The announcement comes ahead of talks in Hannover, northern Germany, on Monday and Tuesday between the Russian and German cabinets led by President Dmitry Medvedev and Chancellor Angela Merkel.

Commercial ties between the two countries have grown strongly in recent years despite criticism of Russia's human rights record and accusations that Moscow uses state-controlled Gazprom for political purposes.

Miller said that Gazprom hopes to profit from Germany's decision in late May to abandon nuclear power by 2022 in the wake of Japan's Fukushima plant disaster, with the result that more fossil fuel power stations will be built.

The nuclear exit is a blow to RWE, which also faces the prospect of having to pay for EU emission permits - at present they are partly free - from 2013.

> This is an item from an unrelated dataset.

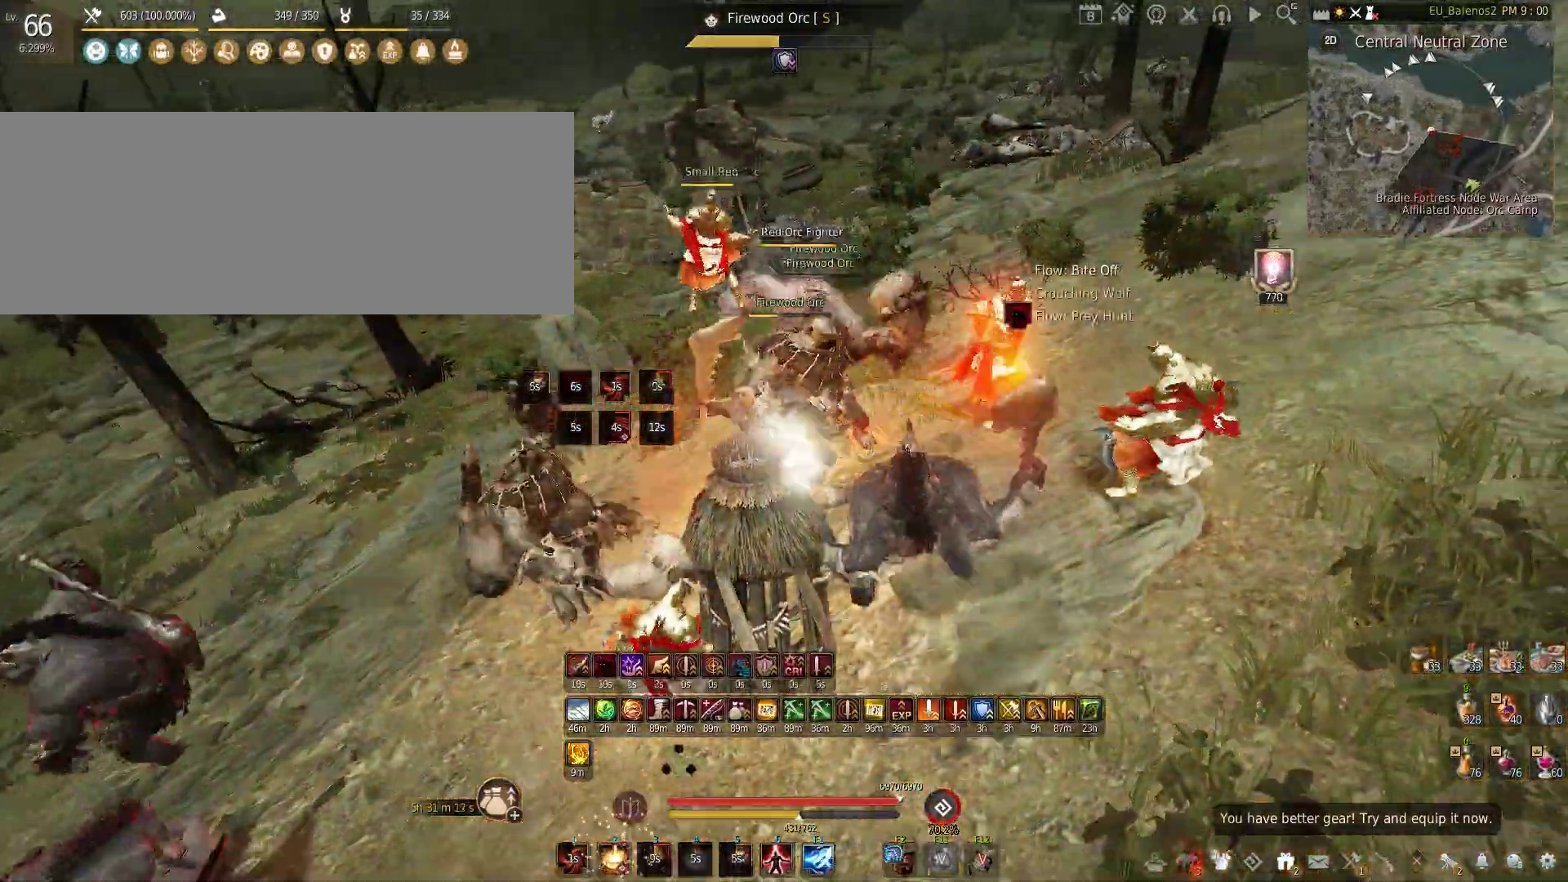
{"keys": ["f", "s"], "mouse": [], "events": [[133, "s", "down"], [167, "f", "down"]]}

Standard & Poor's cut its credit rating for RWE last month, despite its intention to raise cash by selling some €8 billion ($11.4 billion) of assets. On Wednesday, RWE sold a €974-million stake in a transmission firm.

There have been rumours and press reports for some days suggesting a tie-up between the firms, possibly involving Gazprom taking a strategic stake in RWE. An RWE spokesman told news agency AFP this was not in the memorandum, however.

"It makes sense that they're taking action fast because otherwise they could get beat out of a deal but it surprised me that this came together so fast," Alexander Rahr from the German Council on Foreign Relations in Berlin said.

Any deal is likely to catch the attention of competition regulators, however, with the head of the German cartel office Andreas Mundt warning this week he would "look very closely" at what the firms intend to do.

Gazprom also owns 51 percent in the Nord Stream joint venture building a pipeline due to start bringing huge volumes of Russian gas under the Baltic Sea to the European Union via northern Germany from the end of the year.

Gazprom is also playing a key role in the ambitious South Stream pipeline project to pump gas to Black Sea countries by avoiding Ukraine, a scheme it regards as crucial for the security of Russia's future energy exports.

Yet Gazprom is also trying to diversify exports beyond Europe and the former Soviet Union and is seeking to sell more gas to Asia, with the firm busy negotiating contracts with South Korea as well as China and India.

Germany will send nine cabinet members and two state secretaries as well as a major business delegation to meet their Russian counterparts at the talks in Hannover, in what will be the 13th such get-together.

More than a dozen agreements on economic and environmental cooperation will also be signed, German government spokeswoman Sabine Heimbach said Wednesday.

Germany is Russia's most important single trade partner. Russian exports to Germany reached €31.8 billion ($44.7 billion dollars) last year - primarily gas and oil - while €26.4 billion in goods went the other way.